Ekonom.
/ 195.20.110.* / 2011-03-19 17:36
Problem przede wszystkim leży w systemie edukacji i wychowaniu (w rodzinie, która nie zawsze dostatecznie interesuje się swoimi najmłodszymi, czy w wybujałych ambicjach rodziców, którzy sami nic nie osiągnęli - rodziny ustawowo nie będziemy przecież organizować):
- mamy za dużo magistrów od wszystkiego...
- mamy za mało absolwentów, którzy na prawdę są specjalistami (np.
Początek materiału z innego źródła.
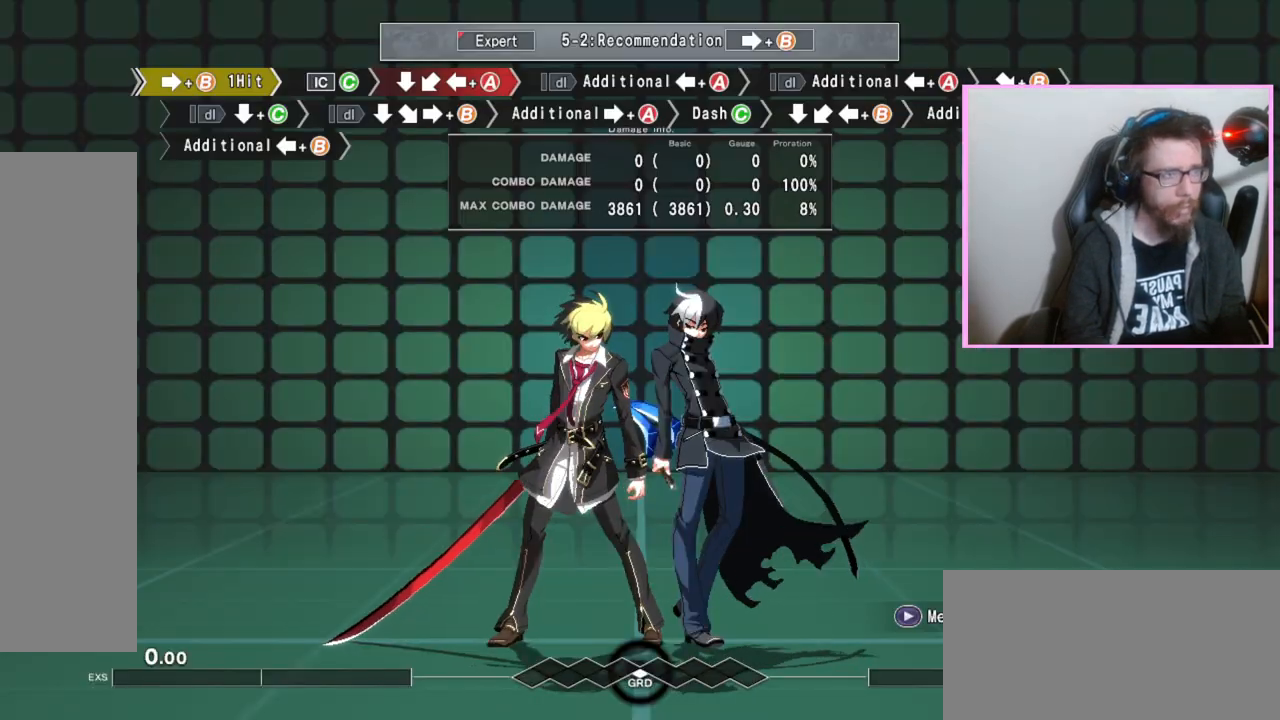
{"dt_ms": 500, "buttons": ["C"], "events": [[50, "DPAD_RIGHT", "down"], [233, "DPAD_RIGHT", "up"], [367, "C", "down"]]}
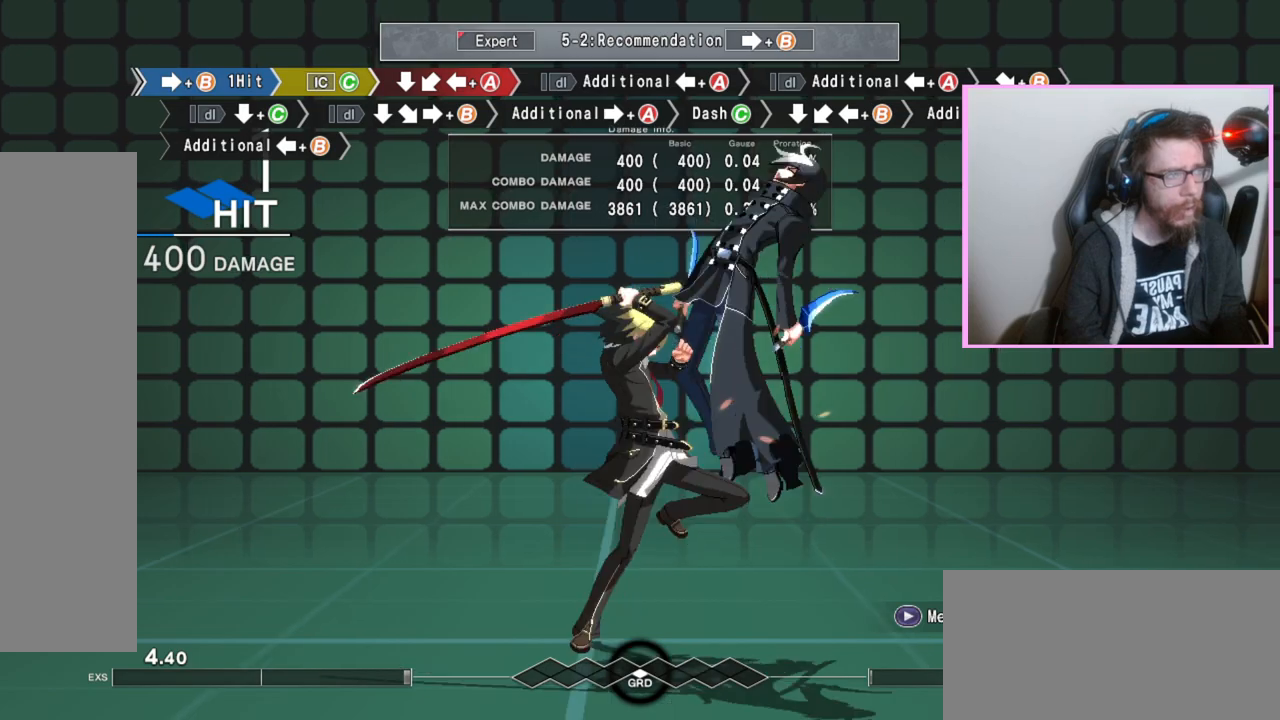
{"dt_ms": 500, "buttons": [], "events": [[283, "C", "up"], [383, "A", "down"], [483, "A", "up"]]}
Akademia Krakowska była założona, żeby kształcić ówczesne kadry na potrzeby Kraju i myślę, że warto cały czas wracać do tej idei - tych kilka „kierunków zamawianych” to chyba kpina na tle obecnej masy studentów i obecnych potrzeb)
- mamy za mało osób do typowej "brudnej roboty" - jakoś nie brakuje miejsc pracy dla fachowców (dziś zaczyna to mieć wydźwięk perioratywny) z wykształceniem zawodowym - nie ma tego prestiżu, że mgr przed nazwiskiem (młody wykształcony mgr obrazi się, jak zapytam: „magister” czy "majster"), a dobry fachowiec jest w stanie zarobić na mieszkanie w czasie, gdy taki "magister" ledwo skończy studia i zacznie szukać swojego pierwszego wymarzonego etatu za najniższą krajową zupełnie marnując zdobytą wiedzę; nie wspomnę o konsekwencjach dla budżetu w postaci mniejszej ilości osób pracujących, czyli mniej kupujących, czyli mniejszym popycie wewnętrznym, czyli skracając mniejszych wpływach do budżetu i mniejszym PKB
- mamy rozleniwioną młodzież, która nijak nie zna innego spędzania czasu, jak przy komputerze (o "dobrej zabawie" przy dopalaczach, alkoholu, czy słoneczku bez zabezpieczeń zdrowotnych konsekwencjach ww nie wspomnę), która nic przydatnego w życiu nie będzie umiała, a po studiach nie będzie wiedziała, jak z nabytej wiedzy potem korzystać, a do prostszych prac będzie mieć "za dobre wykształcenie" - pomijając wszelkie badania demograficzne i tak niekorzystne dla nas to za kilka lat poza emerytami będziemy mieć armię chorowitych, nic nie umiejących, sfrustrowanych trzydziestolatków z brakiem samokrytyki i wygórowanymi wymaganiami płacowymi (obecnie to zjawisko prężnie się rozwija pod nazwą: „młodzi, wykształceni z wielkich miast...”)...
Oczywiście powyższe wywody nie dotyczą całej naszej młodzieży, ale nie trzeba być wnikliwym obserwatorem, aby zobaczyć, co się dzieje szczególnie od momentu wprowadzenia gimnazjów i chwilę później rządów radosnego liberalizmu.
Obecny brak reform z naciskiem na ułatwienia w zakładaniu działalności gospodarczej i obniżce kosztów (co mogłoby być mimo wszystko jakąś szansą dla tych młodych, wykształconych na nauczenie się wreszcie czegoś pożytecznego w życiu od starszych i bardziej doświadczonych, najczęściej o zgrozo niewykształconych „oszołomów”) pogrąża nas jeszcze bardziej.